There are numerous studies that have measured the benefits of e-commerce, the Covid-19 pandemic has dramatically illustrated its importance. Many countries have imposed quarantine measures and consumers and businesses with access to the internet were able to buy and sell goods in a safe way. This experience highlights the convenience of e-commerce in addition to saving time and money for consumers and reducing barriers to trade for online sellers. E-commerce also creates opportunities for underrepresented and vulnerable groups such as women, people with disabilities, and those living in rural areas.
Secondly, fulfillment and delivery are critical parts of the e-commerce process because customers expect to receive the goods they order in a timely manner. Merchants need locations to store inventory that is integrated with delivery. Customs procedures need to be efficient and transparent to facilitate cross-border e-commerce. These are the excerpts from the policy brief by the CAREC Institute titled Framework of E-commerce Development in the Central Asia Regional Economic Cooperation (CAREC) countries: Focus on Infrastructure Development.
This policy brief examines the state of the e-commerce infrastructure in the CAREC region which comprises of Afghanistan, Azerbaijan, China, Georgia, Kazakhstan, Kyrgyzstan, Mongolia, Pakistan, Tajikistan, Turkmenistan, and Uzbekistan. “The technical ability to access the internet is generally high in most CAREC countries. However, there is a gap between people with theoretical access and those actually using the internet, owing to barriers such as digital literacy and affordability.”
It is an encouraging fact that postal coverage is generally high in most CAREC countries. China, Georgia, and Uzbekistan report 100 percent of their population having mail delivered to their home.
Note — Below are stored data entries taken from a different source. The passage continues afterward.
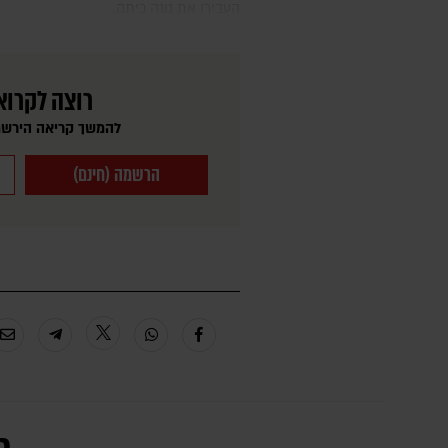
העבירו את נוגה כיתה.
רוצה לקרוא
להמשך קריאה הירשמ
הרשמה (חינם)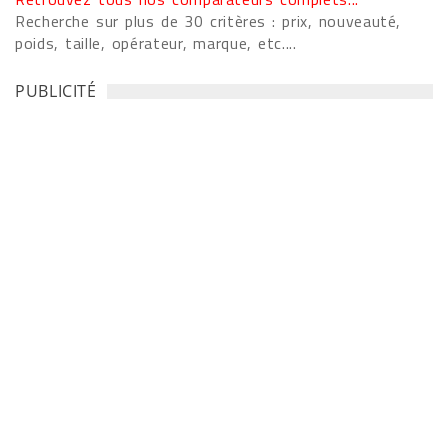
Recherche sur plus de 30 critères : prix, nouveauté,
poids, taille, opérateur, marque, etc....
PUBLICITÉ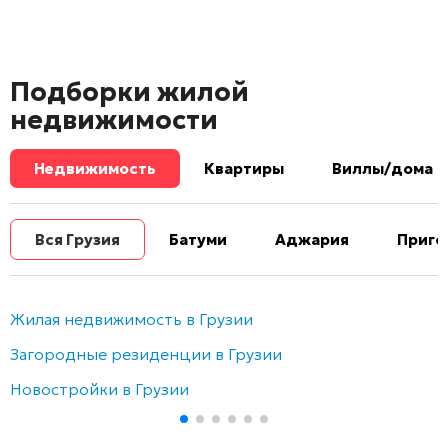
Подборки жилой
недвижимости
Недвижимость
Квартиры
Виллы/дома
Вся Грузия
Батуми
Аджария
Приго
Жилая недвижимость в Грузии
Загородные резиденции в Грузии
Новостройки в Грузии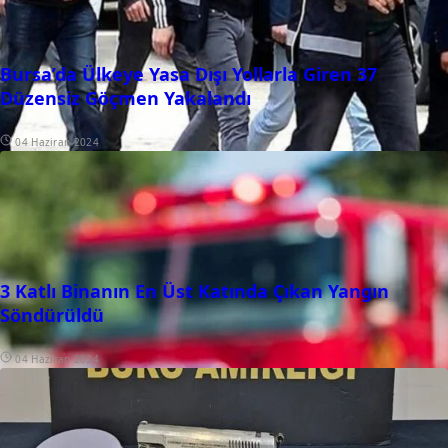
Bursa’da Ülkeye Yasa Dışı Yollarla Giren 37
Düzensiz Göçmen Yakalandı
04 Haziran 2024
3 Katlı Binanın En Üst Katında Çıkan Yangın
Söndürüldü
04 Haziran 2024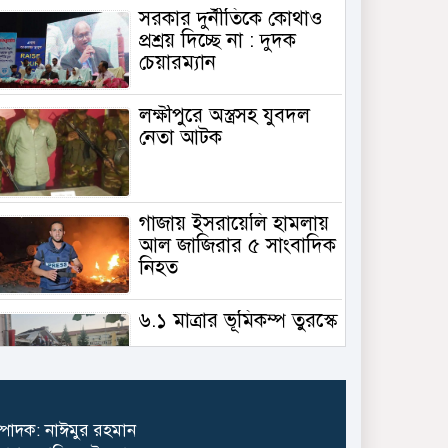
সরকার দুর্নীতিকে কোথাও
প্রশ্রয় দিচ্ছে না : দুদক
চেয়ারম্যান
লক্ষীপুরে অস্ত্রসহ যুবদল
নেতা আটক
গাজায় ইসরায়েলি হামলায়
আল জাজিরার ৫ সাংবাদিক
নিহত
৬.১ মাত্রার ভূমিকম্প তুরস্কে
গাজায় বিমান থেকে ফেলা
্পাদক: নাঈমুর রহমান
ত্রাণ মাথায় পড়ে প্রাণ গেল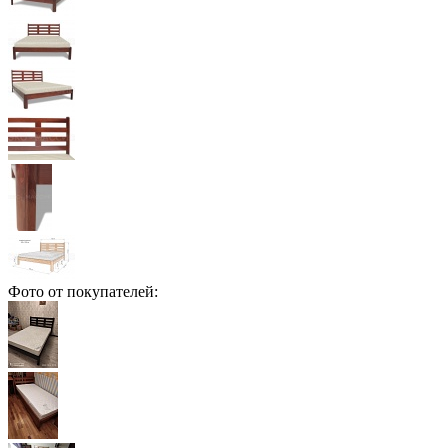
Фото от покупателей: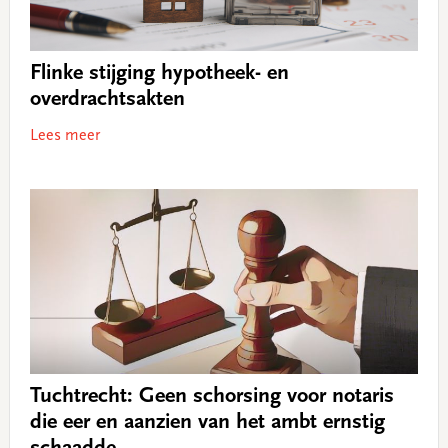
Flinke stijging hypotheek- en
overdrachtsakten
Lees meer
Tuchtrecht: Geen schorsing voor notaris
die eer en aanzien van het ambt ernstig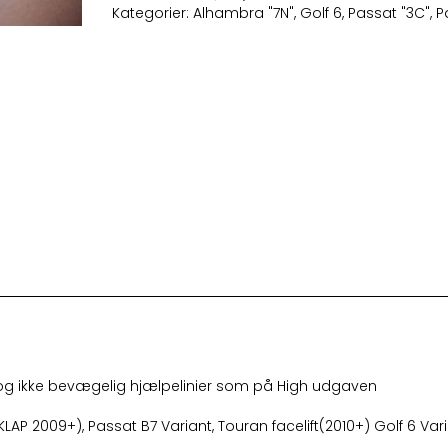
"LOW"
Kategorier:
Alhambra "7N"
,
Golf 6
,
Passat "3C"
,
P
antal
 og ikke bevægelig hjælpelinier som på High udgaven
AP 2009+), Passat B7 Variant, Touran facelift(2010+) Golf 6 V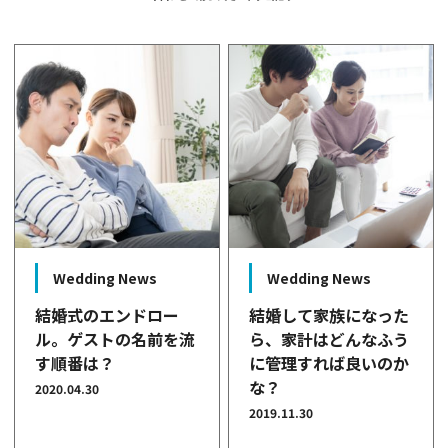
Wedding News
Wedding News
結婚式のエンドロー
結婚して家族になった
ル。ゲストの名前を流
ら、家計はどんなふう
す順番は？
に管理すれば良いのか
な？
2020.04.30
2019.11.30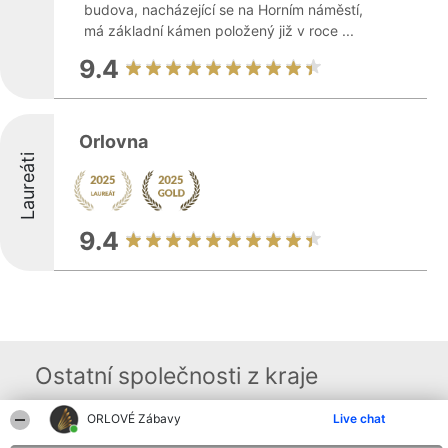
budova, nacházející se na Horním náměstí,
má základní kámen položený již v roce ...
9.4
Orlovna
Laureáti
9.4
Ostatní společnosti z kraje
ORLOVÉ Zábavy
Live chat
Organizátor hlasování
Plebiscyt
Kontakt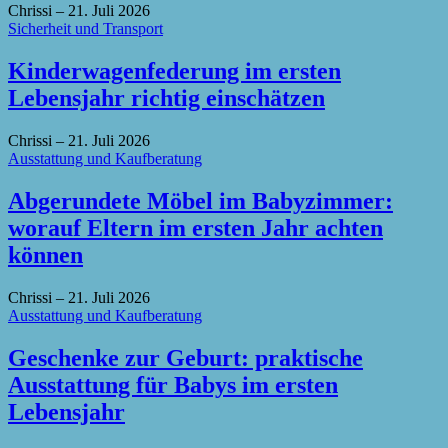
Chrissi
–
21. Juli 2026
Sicherheit und Transport
Kinderwagenfederung im ersten
Lebensjahr richtig einschätzen
Chrissi
–
21. Juli 2026
Ausstattung und Kaufberatung
Abgerundete Möbel im Babyzimmer:
worauf Eltern im ersten Jahr achten
können
Chrissi
–
21. Juli 2026
Ausstattung und Kaufberatung
Geschenke zur Geburt: praktische
Ausstattung für Babys im ersten
Lebensjahr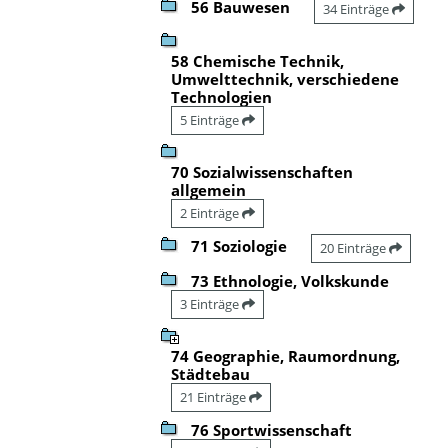
56 Bauwesen
34 Einträge
58 Chemische Technik,
Umwelttechnik, verschiedene
Technologien
5 Einträge
70 Sozialwissenschaften
allgemein
2 Einträge
71 Soziologie
20 Einträge
73 Ethnologie, Volkskunde
3 Einträge
74 Geographie, Raumordnung,
Städtebau
21 Einträge
76 Sportwissenschaft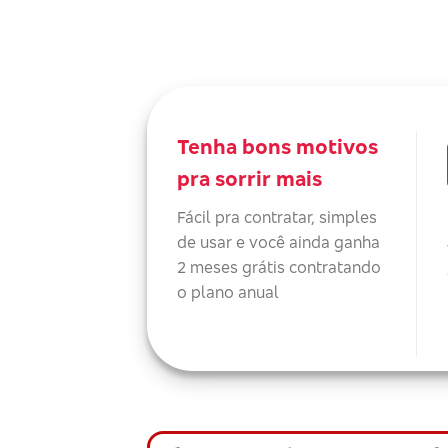
Tenha bons motivos
pra sorrir mais
Fácil pra contratar, simples
de usar e você ainda ganha
2 meses grátis contratando
o plano anual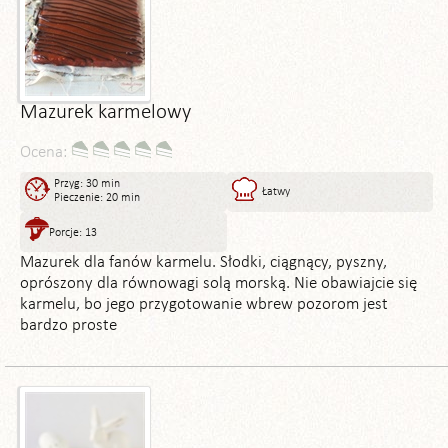
Mazurek karmelowy
Ocena:
Przyg: 30 min
Łatwy
Pieczenie: 20 min
Porcje: 13
Mazurek dla fanów karmelu. Słodki, ciągnący, pyszny,
oprószony dla równowagi solą morską. Nie obawiajcie się
karmelu, bo jego przygotowanie wbrew pozorom jest
bardzo proste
Kazakhstan and Pakistan also have a high rate of home delivery at 94 percent and 95 percent respectively, and Kazpost delivers periodicals to remote settlements using drones. Postal coverage is widely present except in Afghanistan and Mongolia, where the security situation in the former and the low population density over a large territory in the latter are challenging obstacles.
So, the infrastructure part is crucial and e-commerce cannot flourish without it. The study in question states international bandwidth is a critical part of data infrastructure, enabling data to be sent to and retrieved from anywhere in the world. “For CAREC landlocked countries without access to submarine cables, national backbones that cross borders play the same gateway role into the World Wide Web. There are vast differences in the availability of international bandwidth in the CAREC region. Georgia stands out with the largest relative bandwidth, some three times higher than that of Azerbaijan, which has the second largest bandwidth per capita.”
Another important point is that most online shops are small without large inventories and in online marketplaces, logistics and delivery are often the responsibility of the merchant. Kazakhstan and Pakistan are the only other CAREC countries besides China where there is evidence of logistics as a service platform for e-commerce companies. The study points out that TCS, the largest courier company in Pakistan, offers fulfillment as a service to e-commerce companies, with four warehouses and multiple delivery options.
Michael Minges, Consultant for the study, points out that a major barrier to consumer trust in e-commerce is whether consumers will actually receive the goods and services that they buy online, and whether they can get a remedy if there are defects. Such issues are dealt with in consumer protection legislation, as adapted to the age of Internet commerce.
Unfortunately, many CAREC members have no consumer protection laws under that name, though provisions against fraud or misrepresentation would be relevant to consumers as well as to businesses. The laws in place in the countries that do have them are quite varied, some modern, some out of date or partial.
Therefore, a serious challenge to effective consumer protection legislation is the need to enforce any rights it creates. Many countries set up consumer protection bureaus to deal with consumer complaints (offline or online), with the power to compel remedial behavior by the merchants. “Some countries offer special tribunals to deal with low value high volume disputes in either courts (“small claims courts”) or through alternative dispute resolution mechanisms, online (ODR) or offline.”
The authors also point out that some CAREC countries are said to have consumer protection laws that are not effective because consumers do not know their rights or how to enforce them. A remedy to this problem lies in direct government communications and possibly in enforcement action – not in the law as such. There are international models for consumer protection laws, notably from the United Nations.
It is advised in the study that CAREC members should ensure that their laws prohibit the activities provided in the international conventions, and that “their ability to collaborate in international enforcement efforts –including exchanging data on local proceedings and local suspects – is adequate to the challenges of cross-border crime.”
Besides, the members should adopt consumer protection legislation consistent with the UN and OECD models, with particular attention to the ability of the state to offer reliable enforcement of consumer rights given by the legislation.
Ms Mera, Consultant, CAREC Institute, advises that the CAREC members shall use their existing cooperation mechanisms to work toward achieving these goals. The ultimate aim, she says, is to maximise consistency and minimise tendencies to protect one’s own national interests, or even just legislative styles, against useful compliance with recognised international standards.
She says it is likely that member states will progress unevenly from their uneven starting points but this shall not be a reason to abandon the effort. Working to follow these recommendations will create better and more harmonised legislation than leaving such matters to chance or the changeable political currents of the day, she adds.